A straight-A student, Darlene is currently studying the IB Diploma Programme (DP) at John F Kennedy High School in Chicago, Illinois. The daughter of Mexican immigrants who didn’t get the chance to finish high school themselves (her father is a forklift driver, her mother works for a janitorial company), she feared she would lack sufficient funds to study at college.
“My dad was worried I would have to skip college and end up at a low-wage job when they wanted more for me,” Darlene told the Chicago Sun Times.
But she was determined not to give up on her dreams. Advised by counsellors on how to apply for college scholarships, she spent much of her junior year filling in application forms. “Honestly, it was a part-time job,” she told NBC Chicago. “I had to be really organized, and I wrote down all the deadlines.”
But the hard work was all worth it. Among the 10 colleges that accepted her, she was offered dozens of scholarships, totalling US$1,096,000.
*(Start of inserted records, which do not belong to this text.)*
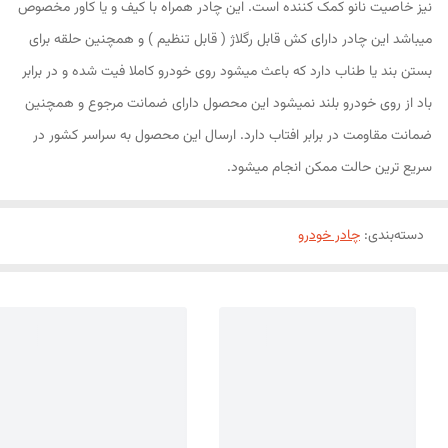
نیز خاصیت نانو کمک کننده است. این چادر همراه با کیف و یا کاور مخصوص
میباشد این چادر دارای کش قابل رگلاژ ( قابل تنظیم ) و همچنین حلقه برای
بستن بند یا طناب دارد که باعث میشود روی خودرو کاملا فیت شده و در برابر
باد از روی خودرو بلند نمیشود این محصول دارای ضمانت مرجوع و همچنین
ضمانت مقاومت در برابر افتاب دارد. ارسال این محصول به سراسر کشور در
سریع ترین حالت ممکن انجام میشود.
دسته‌بندی
:
چادر خودرو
“It’s amazing that we have a student who has an over a million-dollar mind,” said her high school principal, George Szkapiak when interviewed on Chicago TV programme The Jam. “It’s an honour not only to our school community and the teachers who have taught this amazing student, but obviously a testament to her parents.”
Darlene’s high school IB coordinator praised all the hard work she completed while applying to the various universities. He said it was an example of how IB students dedicate themselves to preparing for their next stage of education.
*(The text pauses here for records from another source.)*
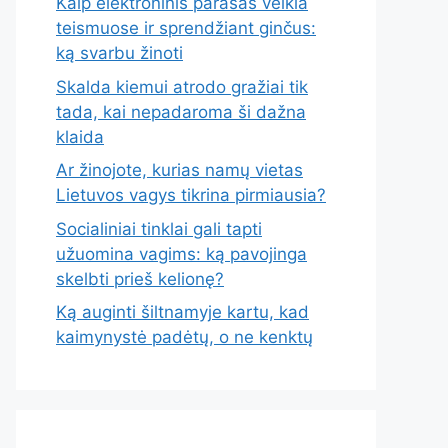
Kaip elektroninis parašas veikia
teismuose ir sprendžiant ginčus:
ką svarbu žinoti
Skalda kiemui atrodo gražiai tik
tada, kai nepadaroma ši dažna
klaida
Ar žinojote, kurias namų vietas
Lietuvos vagys tikrina pirmiausia?
Socialiniai tinklai gali tapti
užuomina vagims: ką pavojinga
skelbti prieš kelionę?
Ką auginti šiltnamyje kartu, kad
kaimynystė padėtų, o ne kenktų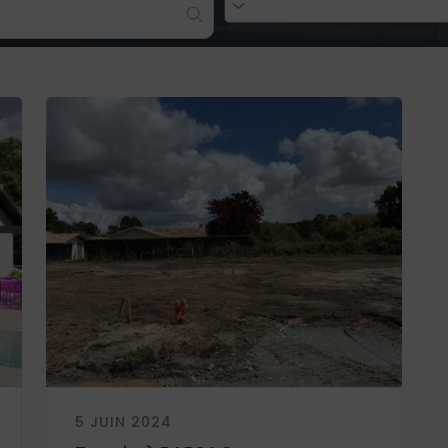
5 JUIN 2024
“They really understand themselves as learners, and are able to take that to university and beyond,” he told The Jam. “They understand themselves as members of a much larger community.”
Darlene embarked on her DP studies at John F Kennedy High School with real vigour. During her senior year she joined the school drama club, and was a member of the National Honor Society. In March this year she worked on the committee that led the Gun Violence Forum, inviting local and state politicians to speak publicly on the reasons for and possible solutions to gun violence.
She is also involved in civic programmes outside of her school including the Illinois Tech Global Leaders Program, Chicago Scholars, and Future Leaders of Chicago.
“I have known Darlene since the first day she set foot at Kennedy,” said her principal in the Chicago Sun Times. “She has developed into the kindest, most passionate, and tremendously talented student our school could possibly imagine producing. As a father of three daughters, I hope my girls grow up to become just like Darlene.”
Darlene herself is proud of the example she is setting. “The path I am taking to college is going to give my siblings a good example,” she told NBC Chicago. “And the rest of the family, seeing that their decision to come to the United States was not in vain. This really is happening. This is a dream come true.”
Darlene has advice for other students from low-income backgrounds who wish to apply for university scholarships.
“As much as I tried, there’s a lot of rejection during this process. I did face rejection. But I [wasn’t] scared of that. Neither should anyone else be.”
“Even though there are some schools that you might not expect to land on your [application] list, research more about them. They might end up falling in love with you, and you might just fall in love with them.”